Orientation : occasion manquée

Le CESE a voté un avis sur l’orientation à un moment où un projet de loi entend, sans concertation, mettre à bas les dispositifs actuels de l’orientation des élèves notamment en menaçant l’existence des CIO et en démantelant l’ONISEP ; à un moment également où les protestations se multiplient contre Parcoursup, un dispositif qui, sous couvert d’orientation, organise en fait la sélection. Si l’avis pointe bien les enjeux, ses préconisations sont décevantes voire pour certaines dangereuses.

La préparation de cet avis a donné lieu à l’expérimentation d’un plate forme de consultation citoyenne que nous avons relayée dans cette notre lettre de janvier 2018. Les résultats en ont été pour le moins mitigés : la participation a été plus importante que dans d’autres consultations mais insuffisante pour que certaines propositions puissent apparaître comme validées et que l’on puisse mesurer un état de l’opinion. Et on peut se demander si le travail considérable qu’a impliqué cette plate forme ne s’est pas fait au détriment des débats : le sentiment que l’on peu retirer de l’avis est en tout cas que la réflexion et la discussion n’ont pas été assez poussées sur un certain nombre de points.

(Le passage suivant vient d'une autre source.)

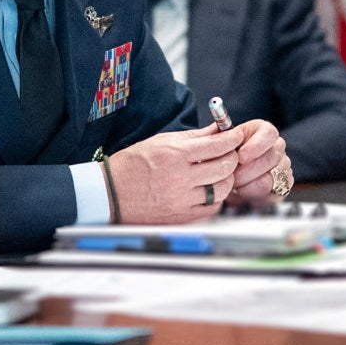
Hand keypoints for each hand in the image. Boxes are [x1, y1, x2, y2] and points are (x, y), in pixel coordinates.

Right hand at [106, 120, 281, 223]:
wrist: (110, 193)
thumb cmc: (130, 166)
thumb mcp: (160, 141)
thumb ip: (192, 136)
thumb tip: (216, 129)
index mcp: (174, 154)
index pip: (217, 145)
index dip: (232, 139)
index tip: (236, 136)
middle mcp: (180, 177)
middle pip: (225, 166)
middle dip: (233, 157)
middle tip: (230, 153)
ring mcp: (182, 199)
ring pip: (222, 188)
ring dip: (227, 178)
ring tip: (220, 172)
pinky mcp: (181, 215)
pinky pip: (212, 207)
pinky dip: (217, 198)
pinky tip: (210, 190)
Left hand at [224, 122, 292, 205]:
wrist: (228, 179)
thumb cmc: (225, 159)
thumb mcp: (219, 146)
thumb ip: (220, 139)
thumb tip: (217, 132)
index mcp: (262, 131)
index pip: (269, 133)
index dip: (256, 145)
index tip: (241, 157)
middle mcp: (277, 146)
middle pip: (270, 157)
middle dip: (247, 171)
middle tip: (232, 176)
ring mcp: (283, 165)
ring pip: (270, 178)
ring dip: (248, 185)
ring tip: (236, 185)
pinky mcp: (284, 183)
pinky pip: (273, 193)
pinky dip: (255, 195)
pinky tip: (244, 192)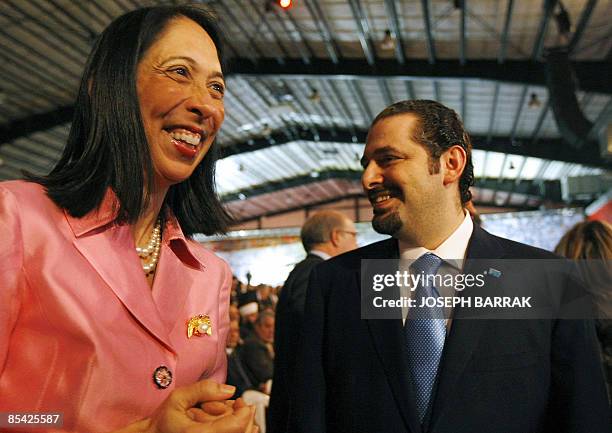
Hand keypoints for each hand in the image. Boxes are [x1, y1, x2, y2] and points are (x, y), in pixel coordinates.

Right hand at [115, 380, 255, 432]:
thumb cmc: (161, 424)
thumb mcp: (178, 399)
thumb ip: (204, 390)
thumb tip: (230, 390)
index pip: (238, 425)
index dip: (245, 410)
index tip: (241, 401)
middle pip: (244, 432)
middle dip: (245, 417)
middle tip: (238, 406)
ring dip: (242, 426)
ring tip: (233, 417)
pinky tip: (230, 426)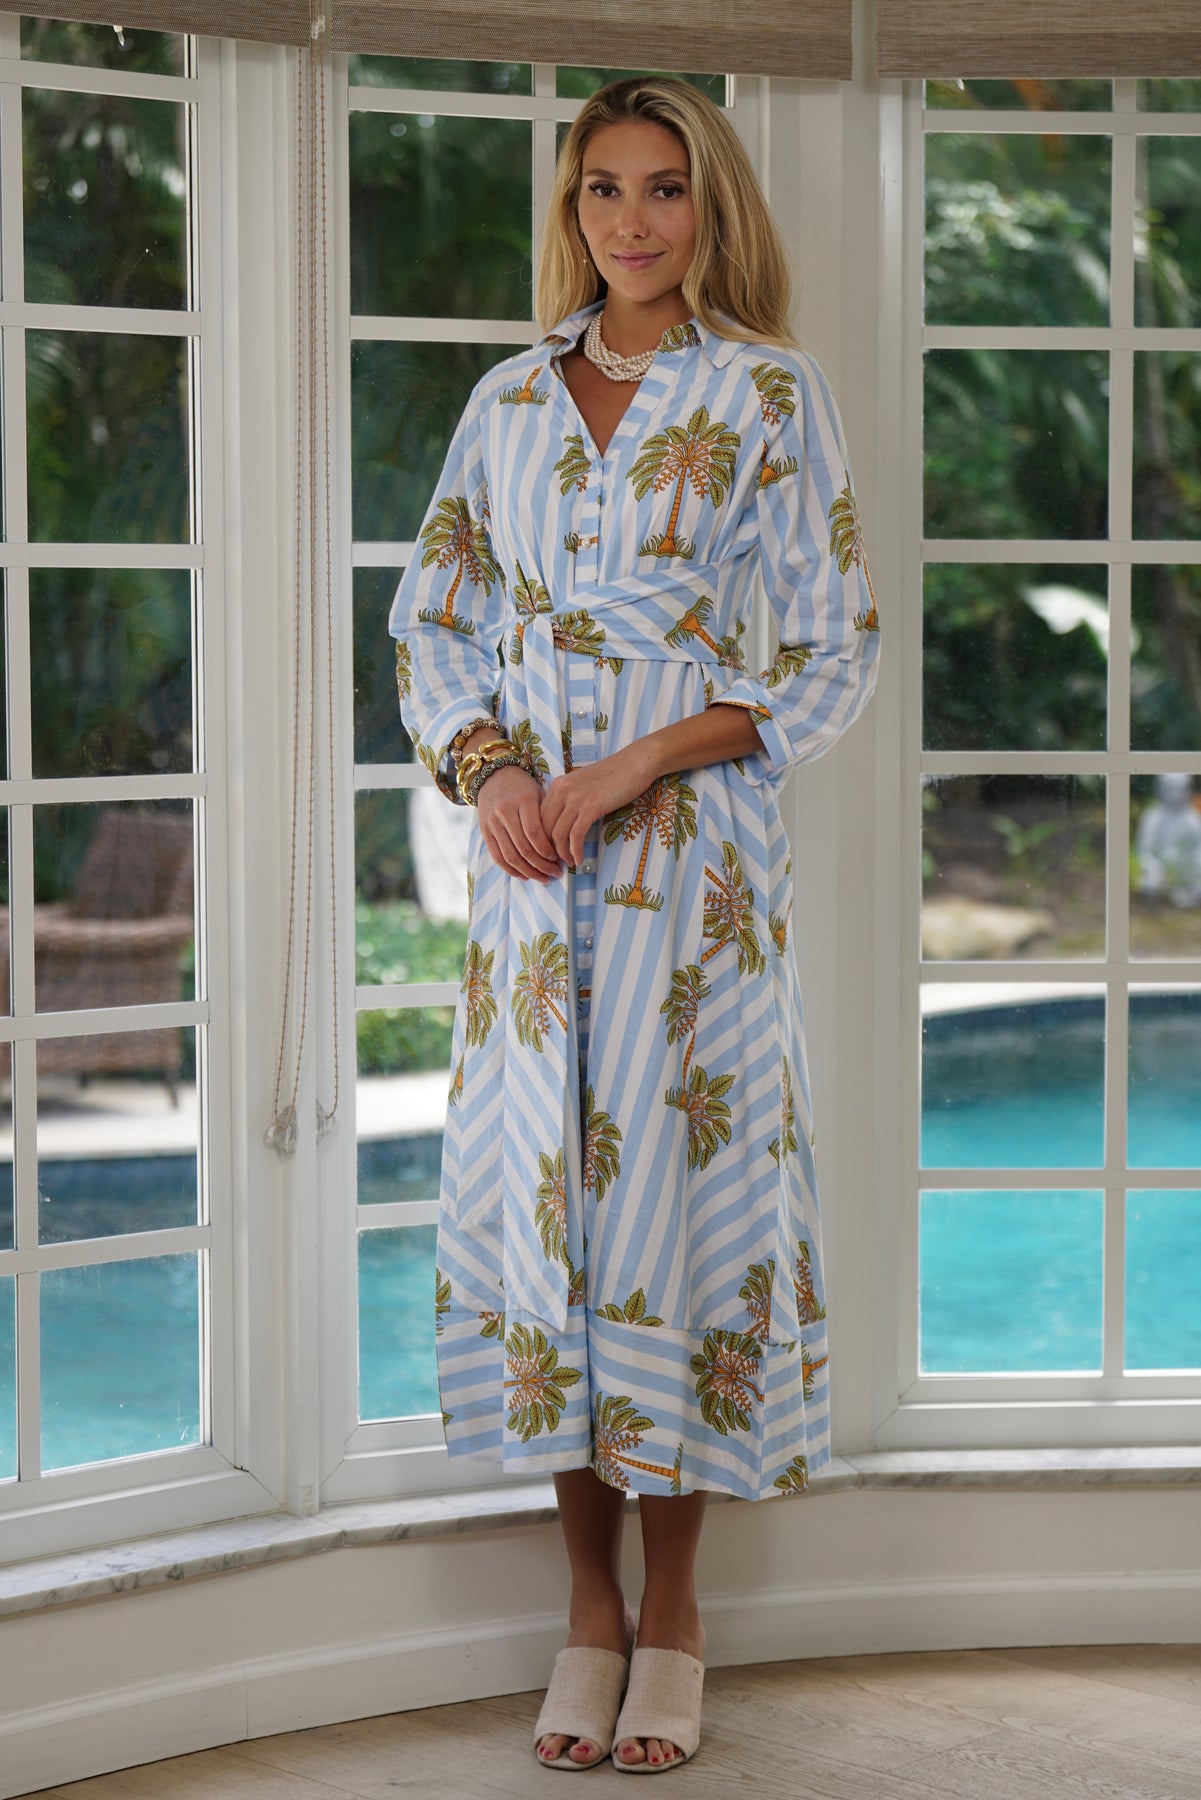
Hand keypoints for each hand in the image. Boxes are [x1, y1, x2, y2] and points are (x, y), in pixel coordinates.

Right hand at [476, 765, 561, 881]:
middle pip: (523, 848)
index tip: (558, 858)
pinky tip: (524, 876)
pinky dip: (511, 870)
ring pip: (510, 856)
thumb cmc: (522, 786)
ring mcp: (492, 823)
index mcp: (523, 800)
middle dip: (541, 866)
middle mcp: (505, 812)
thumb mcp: (538, 793)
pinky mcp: (485, 831)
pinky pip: (497, 857)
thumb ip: (547, 816)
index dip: (547, 850)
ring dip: (528, 872)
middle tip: (556, 874)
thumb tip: (562, 845)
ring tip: (543, 879)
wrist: (493, 776)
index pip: (535, 833)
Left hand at [540, 745, 658, 864]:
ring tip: (570, 863)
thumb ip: (570, 800)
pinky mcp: (592, 806)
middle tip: (557, 863)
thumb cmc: (614, 776)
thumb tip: (564, 825)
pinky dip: (575, 851)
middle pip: (543, 828)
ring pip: (557, 834)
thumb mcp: (584, 785)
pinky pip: (576, 835)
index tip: (549, 851)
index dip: (540, 838)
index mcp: (558, 785)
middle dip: (547, 849)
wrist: (636, 763)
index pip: (538, 817)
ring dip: (562, 854)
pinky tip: (580, 859)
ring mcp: (576, 798)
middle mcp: (562, 790)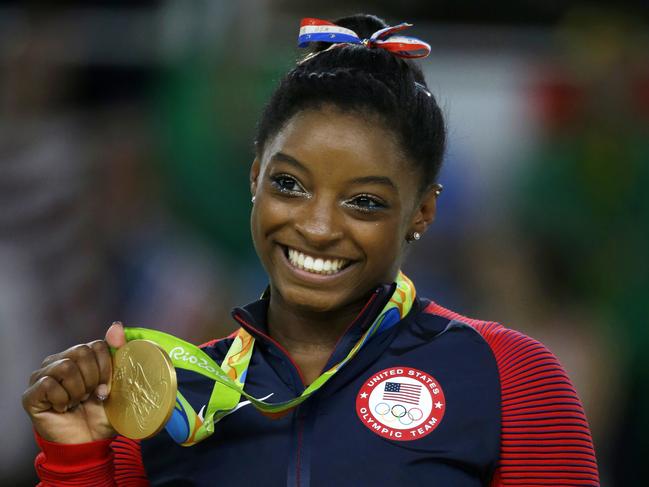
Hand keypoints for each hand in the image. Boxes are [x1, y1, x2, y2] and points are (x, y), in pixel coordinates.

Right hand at [22, 322, 125, 443]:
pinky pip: (49, 384)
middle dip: (94, 378)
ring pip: (65, 367)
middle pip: (81, 352)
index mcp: (80, 356)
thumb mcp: (119, 382)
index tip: (107, 388)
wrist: (89, 443)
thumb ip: (118, 352)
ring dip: (78, 390)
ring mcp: (42, 376)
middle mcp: (58, 361)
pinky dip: (63, 400)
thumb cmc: (103, 412)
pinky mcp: (31, 394)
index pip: (97, 345)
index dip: (107, 368)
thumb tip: (115, 325)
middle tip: (91, 396)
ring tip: (77, 402)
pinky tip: (64, 409)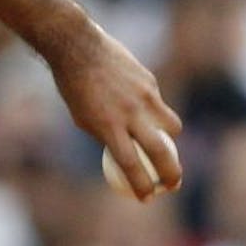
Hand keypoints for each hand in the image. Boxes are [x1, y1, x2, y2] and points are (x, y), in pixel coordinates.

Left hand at [46, 19, 183, 200]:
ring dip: (171, 140)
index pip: (131, 165)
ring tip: (163, 144)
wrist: (77, 47)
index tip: (147, 197)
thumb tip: (123, 153)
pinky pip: (159, 104)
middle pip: (161, 152)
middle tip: (173, 185)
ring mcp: (144, 97)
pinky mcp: (150, 82)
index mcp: (107, 126)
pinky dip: (155, 112)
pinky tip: (142, 107)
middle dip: (171, 174)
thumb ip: (105, 135)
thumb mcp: (82, 117)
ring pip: (172, 126)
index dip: (142, 185)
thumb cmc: (73, 86)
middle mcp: (129, 113)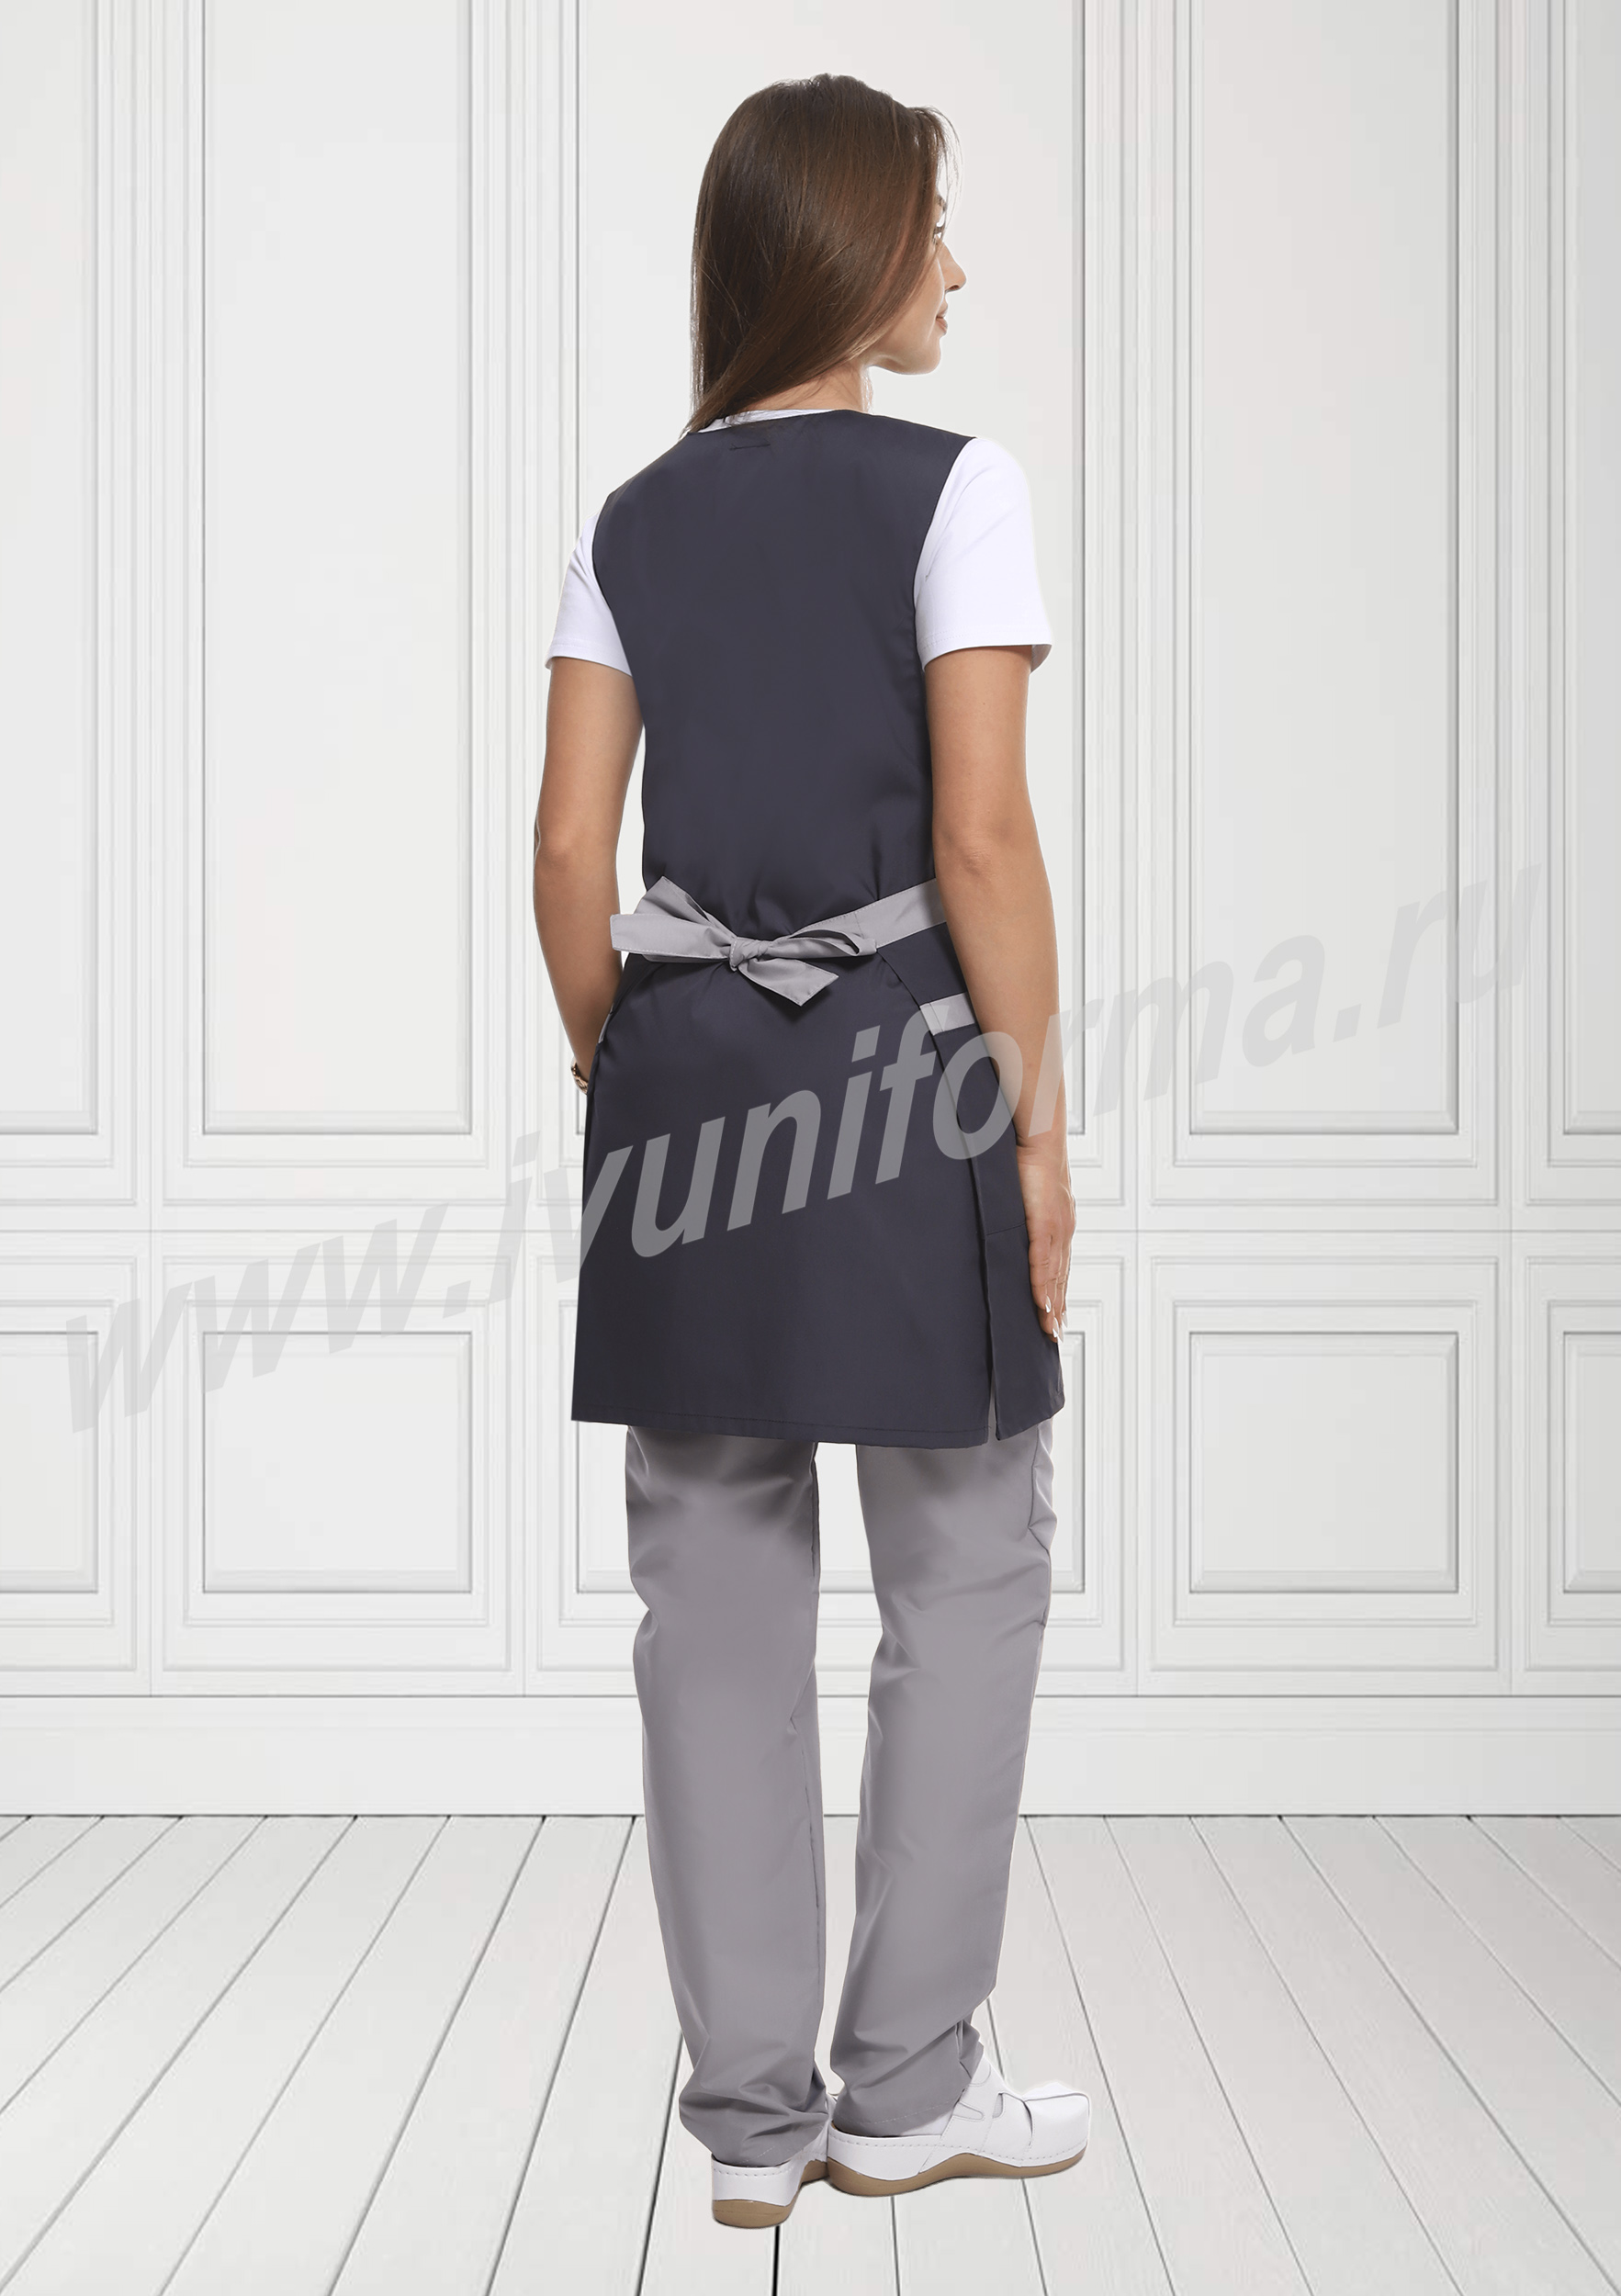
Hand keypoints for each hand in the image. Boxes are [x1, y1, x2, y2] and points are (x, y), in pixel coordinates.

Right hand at [1016, 1137, 1072, 1340]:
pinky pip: (1044, 1264)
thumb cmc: (1028, 1160)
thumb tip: (1007, 1221)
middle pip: (1060, 1279)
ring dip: (1052, 1305)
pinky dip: (1044, 1288)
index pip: (1058, 1267)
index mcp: (1058, 1224)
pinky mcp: (1046, 1225)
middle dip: (1057, 1309)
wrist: (1039, 1138)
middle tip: (1054, 1337)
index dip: (1057, 1293)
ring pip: (1055, 1277)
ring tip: (1049, 1331)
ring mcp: (1056, 1230)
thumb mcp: (1026, 1193)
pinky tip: (1044, 1306)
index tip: (1055, 1316)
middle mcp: (1062, 1232)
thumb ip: (1021, 1212)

Les enjeux de l’orientation scolaire sont de permettre à chacun de faire des choix éclairés et de lutter contre les déterminismes sociaux qui produisent d’inacceptables ségrégations. Cela nécessite un accompagnement, différent de l’orientation professionnelle des salariés et chômeurs, des moyens, une offre de formation diversifiée, lisible et bien répartie, un service public national, une lutte contre les stéréotypes. L’avis a le mérite de pointer ces enjeux et un certain nombre de préconisations vont dans le bon sens, même si elles sont parfois ambiguës ou insuffisantes : c’est le cas par exemple de la préconisation d’un plan de recrutement de conseillers d’orientation ou de ce qui est dit sur le rôle national de l’ONISEP ou sur l’accès à l’université. C’est le cas de l’affirmation que l’orientation ne peut pas se concevoir comme une orientation couperet mais comme un parcours. En même temps ces préconisations sont souvent timides et ne rompent pas toujours assez avec les politiques de régression lancées aujourd’hui.

Mais le problème est que d’autres dépassent le champ de l’orientation scolaire et proposent des mesures qui n’ont pas été assez débattues, en particulier avec les professionnels concernés, et dont les conséquences négatives peuvent être importantes. Si le but du CESE est de trouver les équilibres permettant de mesurer l’acceptabilité des réformes, on en est loin.

Il en va ainsi par exemple des préconisations autour d’une seconde indifférenciée, qui peut être une menace pour les formations du lycée professionnel, déjà fragilisées et qu’on réduirait à deux ans, et de celles autour de la construction des diplômes. L’argument utilisé pour justifier cette préconisation est qu’aujourd’hui le choix intervient trop tôt, ce qui est exact ; mais des solutions alternatives sont possibles, comme la création de passerelles : elles n’ont pas été retenues ou mentionnées. Et paradoxalement la proposition de cette seconde commune, prétendant lutter contre des ségrégations précoces, s’accompagne d’une proposition de dérogation pour une partie des élèves qui risque de renforcer les déterminismes sociaux. La discussion a été là-dessus insuffisante et à tout le moins on aurait pu s’attendre à la mention de dissensus dans l’avis, comme cela se fait souvent.

Par ailleurs toute une série de préconisations portent sur les liens avec les entreprises et, même si elles ne concernent pas que les entreprises privées, proposent de leur accorder plus de place dans la définition des diplômes et des formations et l’orientation des jeunes, notamment via l’apprentissage : malgré les intentions affichées par le texte, elles peuvent s’inscrire dans une perspective d’adaptation étroite de l’orientation aux besoins à court terme des entreprises.

Ce sont tous ces éléments qui ont conduit le représentant de la FSU à voter contre cet avis.